As my blog post of September 17, 2012, noted, the Massachusetts Eye and Ear Infirmary (“MEEI”) and Massachusetts Eye and Ear Associates, Inc. (“MEEA”), entered into a settlement agreement with the Department of Health and Human Services (“DHHS”) to resolve a breach of unsecured electronic health information (“ePHI”) that it had reported to DHHS. This penalty resulted from their report to DHHS of the loss of an unencrypted laptop. The loss of one unencrypted laptop cost MEEI $1.5 million! The Office for Civil Rights (“OCR”) of DHHS investigated the breach and found that MEEI had not fully evaluated the likelihood and impact of potential risks to the confidentiality of ePHI maintained in and transmitted using portable devices, had not implemented appropriate security measures to address such potential risks, had not documented the chosen security measures and the rationale for adopting those measures, and had not maintained on an ongoing basis reasonable and appropriate security measures. Note that, if MEEI had encrypted the data on the laptop, they would not have had to report it to DHHS and, thus, would not have been investigated or had to enter into a settlement agreement.

The HITECH Act did not make encryption a required implementation specification.

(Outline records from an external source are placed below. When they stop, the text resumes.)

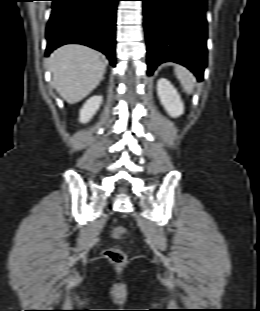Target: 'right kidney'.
<instances>
[{
    "label": "right kidney",
    "mask_w": 260,
    "mask_h": 311,
    "mask_svg": "<svg viewBox=\"0 0 260 311\" xmlns=\"http://www.w3.org/2000/svg\"><path fill=\"white\" fill-rule=\"evenodd\" d=\"M102 102V96H93L89 98L80 110L79 121L87 123L97 112Z\"/></svg>",
    "instance_id": "ca27d5eb"
}]
</instances>
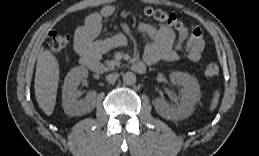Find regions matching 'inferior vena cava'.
I'll list each match as a JSON object with an SVG mask.
<instances>
[{"label": "inferior vena cava", "instance_id": "602c4592", "mask_svg": "<svg viewBox=\"0 0 259 156\" xmlns=\"http://www.w3.org/2000/svg\"><path fill=\"white\" fill-rule=\"evenodd\" d=\"M119 77V74L118 73H111V74H108L106 76V80L109 82V83H114Z\"/></svg>", "mask_w": 259, "mask_h": 156}]
</instances>
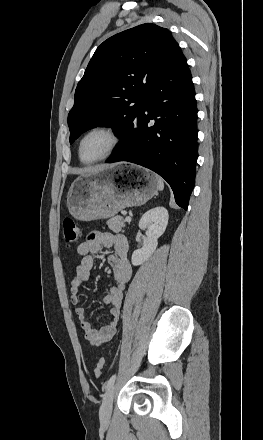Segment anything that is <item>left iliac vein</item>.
I'll use <instances>...</instances> for the list:
<instances>
[{"instance_id":"4c4485c4","label":"left iliac vein","mask_w":263,"mask_h":440,"mask_svg":"<svg viewBox=\"0 0 263 440\" xmlns=\"http://www.w3.org/2000/svg\"><path fill=\"white\" fill-rule=\"evenodd\" d=\"M116 385H112L108 390L107 394L104 396L102 405L100 407V420L106 423L110 420L112 414V403L115 396Z\"/></svg>"}]
</instances>
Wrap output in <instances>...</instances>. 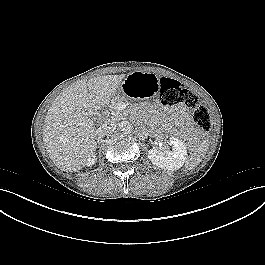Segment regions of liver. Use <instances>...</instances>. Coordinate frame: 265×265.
<instances>
[{"mask_svg": "<svg viewBox=\"0 0 265 265\" xmlns=\"http://www.w3.org/2000/svg\"><path fill=\"white\" fill-rule=\"evenodd\" d=\"M126 75H104L78 81L56 97L43 126V142L50 158L62 171L86 166L97 148L98 131L91 116L108 105Z\"/></svg>", "mask_w": 265, "mask_h": 265, "instance_id": "6515ba94", "label": "liver"}]
</instances>
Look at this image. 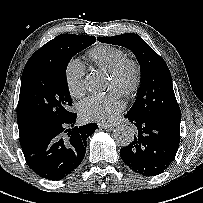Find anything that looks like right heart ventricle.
<instances>
[{
	"label": "right heart ventricle",
	"mask_w": 203,
	"mask_h": 203,
	"mask_svg": "<svg viewBox=\"0 0 203 203\" xmlns=\"http://www.w3.org/2000/svg\"><path fill=\"white\" fill-rule=\"evenodd\" d=\"M125 56L122 49L109 45H97L87 52L88 59L95 66L107 72Z\"/></svg>",
	"instance_id": "e07e8e85"
}]
</instances>
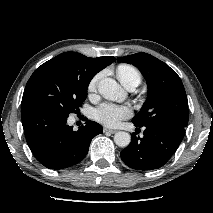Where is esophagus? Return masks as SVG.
<instances>
[{
	"mask_svg": "<svg viewBox=\"0 0 213 213\" xmlns=\"http://www.w3.org/2000/svg\"><path fill=\"white\" fill-rule=\"evenodd\" d=\"M103 131L105 133L109 132V133H112V134L117 132L115 129H110V128H104Z\"/></svg>",
	"mask_w": 213,
	"mask_h": 213,
	"instance_id": "34e87169",
	"label": "esophagus"
}]
</instances>
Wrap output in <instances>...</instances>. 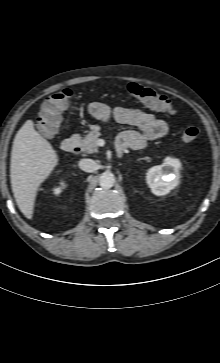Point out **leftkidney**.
Wrapping results in <instances>:
<instances>
[{"mask_svg":"<svg viewBox=\"0 0 220 363\" xmlns=\"http://www.w3.org/2000/svg\"><path fill=\"white\" fill-rule=\"evenodd\" d=\"M181 163L167 157L162 165L152 167L146 173V181L153 194L163 196L175 186Z\"/></svg>","mask_w":220,"mask_h":363,"instance_id":"obj_1","label":"left kidney"}]
</instances>
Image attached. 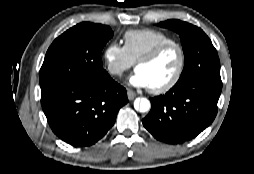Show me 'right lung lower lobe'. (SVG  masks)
Returning a JSON list of instances; mask_svg holds the SVG:
<instances>
[{"label": "right lung lower lobe", "mask_w": 254, "mask_h": 174, "mask_svg": "<svg viewBox=\"0 0 254 174\" xmlns=\"http://www.w3.org/2000/svg\"><path fill=\"white\" fill-rule=\"evenodd\" d=\"M128 102L126 89L107 73L102 78L50 87L41 104L55 135L74 146H90L113 126Z\"/></svg>", "instance_id": "right-lung-lower-lobe-1"}]
</instances>
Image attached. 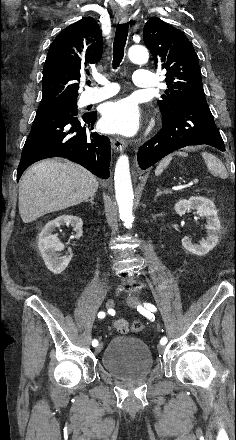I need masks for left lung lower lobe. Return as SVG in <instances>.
Masks as SVG:
<instances>
[{
    "mask_svg": "<svg viewBox=\"0 0 236 440\" xmlns=\"http://www.w3.org/2000/svg\"><path fill=\"white\" fill-rule=\"evenodd\" d=\"M163 127L137 153L141 169H147L171 152L188 145L207 144L225 151L223 139L215 125L205 97L184 101Z\"/></svg>",
    "mask_w": 236,
    "mask_h": 440,
    "instance_id": "0a47b994",
    "label": "left lung lower lobe"
}]
</instances>
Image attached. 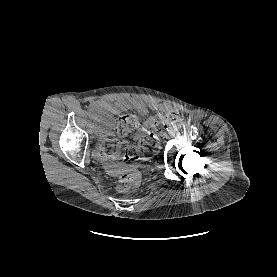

It remains addressable. In other words, covered entities and business associates must determine whether encryption is reasonable and appropriate in their particular environment (read in your situation) with regard to its likely contribution to protecting ePHI. If it is reasonable and appropriate, then it becomes required. If not, consider two other approaches: implement an equivalent alternate measure (such as password protection) or do nothing, because it is not reasonable and appropriate to encrypt or adopt an equivalent alternate measure. In the latter two approaches, however, you must document why it is not reasonable and appropriate to encrypt and how your other approach is sufficient to protect the data. Parenthetically, it will seldom, if ever, be sufficient to not at least adopt an equivalent alternate measure for a laptop or portable media containing ePHI because of the requirement to report unsecured ePHI and the huge penalties that may result.

Consequently, I have revised my previous portable computer policy to emphasize encryption and proper documentation of the addressable encryption implementation specification. Premium Members can now download the updated policy and adapt it for their situation.